(Dataset entries)

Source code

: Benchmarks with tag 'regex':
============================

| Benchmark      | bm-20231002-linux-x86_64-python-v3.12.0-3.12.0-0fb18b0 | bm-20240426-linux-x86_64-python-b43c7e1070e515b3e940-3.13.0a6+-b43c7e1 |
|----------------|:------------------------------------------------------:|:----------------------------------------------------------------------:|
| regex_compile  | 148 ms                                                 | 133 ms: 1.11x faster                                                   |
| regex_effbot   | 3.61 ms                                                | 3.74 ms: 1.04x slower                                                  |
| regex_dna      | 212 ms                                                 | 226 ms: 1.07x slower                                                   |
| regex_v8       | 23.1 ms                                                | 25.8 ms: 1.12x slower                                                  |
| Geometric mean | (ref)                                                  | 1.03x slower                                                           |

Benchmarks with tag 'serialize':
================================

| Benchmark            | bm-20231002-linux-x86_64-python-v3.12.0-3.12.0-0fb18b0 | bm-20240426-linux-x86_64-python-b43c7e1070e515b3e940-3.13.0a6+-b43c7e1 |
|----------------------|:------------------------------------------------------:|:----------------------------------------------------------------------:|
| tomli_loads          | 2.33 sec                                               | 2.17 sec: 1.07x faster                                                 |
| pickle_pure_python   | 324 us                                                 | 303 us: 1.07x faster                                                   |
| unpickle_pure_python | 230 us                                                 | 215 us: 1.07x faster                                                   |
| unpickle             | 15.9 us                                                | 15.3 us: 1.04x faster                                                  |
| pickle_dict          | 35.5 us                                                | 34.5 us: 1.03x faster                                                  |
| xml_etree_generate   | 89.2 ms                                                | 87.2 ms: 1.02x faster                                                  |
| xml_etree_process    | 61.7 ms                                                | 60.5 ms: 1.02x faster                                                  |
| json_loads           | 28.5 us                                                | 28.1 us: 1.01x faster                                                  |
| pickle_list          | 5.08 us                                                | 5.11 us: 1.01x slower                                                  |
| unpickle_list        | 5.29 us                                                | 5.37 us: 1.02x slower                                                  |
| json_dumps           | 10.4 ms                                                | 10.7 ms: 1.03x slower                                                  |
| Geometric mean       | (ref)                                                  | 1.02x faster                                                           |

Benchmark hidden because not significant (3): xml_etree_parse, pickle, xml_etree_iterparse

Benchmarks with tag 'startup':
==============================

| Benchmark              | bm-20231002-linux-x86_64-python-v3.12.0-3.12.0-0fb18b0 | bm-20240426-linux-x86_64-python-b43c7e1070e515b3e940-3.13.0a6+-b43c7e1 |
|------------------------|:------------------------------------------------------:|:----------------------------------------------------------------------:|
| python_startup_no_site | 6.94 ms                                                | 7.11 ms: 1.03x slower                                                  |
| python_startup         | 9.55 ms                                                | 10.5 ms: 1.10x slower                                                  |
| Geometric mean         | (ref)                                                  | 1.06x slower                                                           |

§ **WHAT IS REQUIRED**: Pick out every line of the material above that contains the word "slower", and copy each one in full.

§ **RESPONSE TO THIS EXERCISE**:
| regex_effbot   | 3.61 ms                                                | 3.74 ms: 1.04x slower                                                  |
| regex_dna      | 212 ms                                                 | 226 ms: 1.07x slower                                                   |
| regex_v8       | 23.1 ms                                                | 25.8 ms: 1.12x slower                                                  |
| Geometric mean | (ref)                                                  | 1.03x slower                                                           |
| pickle_list          | 5.08 us                                                | 5.11 us: 1.01x slower                                                  |
| unpickle_list        | 5.29 us                                                | 5.37 us: 1.02x slower                                                  |
| json_dumps           | 10.4 ms                                                | 10.7 ms: 1.03x slower                                                  |
| python_startup_no_site | 6.94 ms                                                | 7.11 ms: 1.03x slower                                                  |
| python_startup         | 9.55 ms                                                | 10.5 ms: 1.10x slower                                                  |
| Geometric mean         | (ref)                                                  | 1.06x slower                                                           |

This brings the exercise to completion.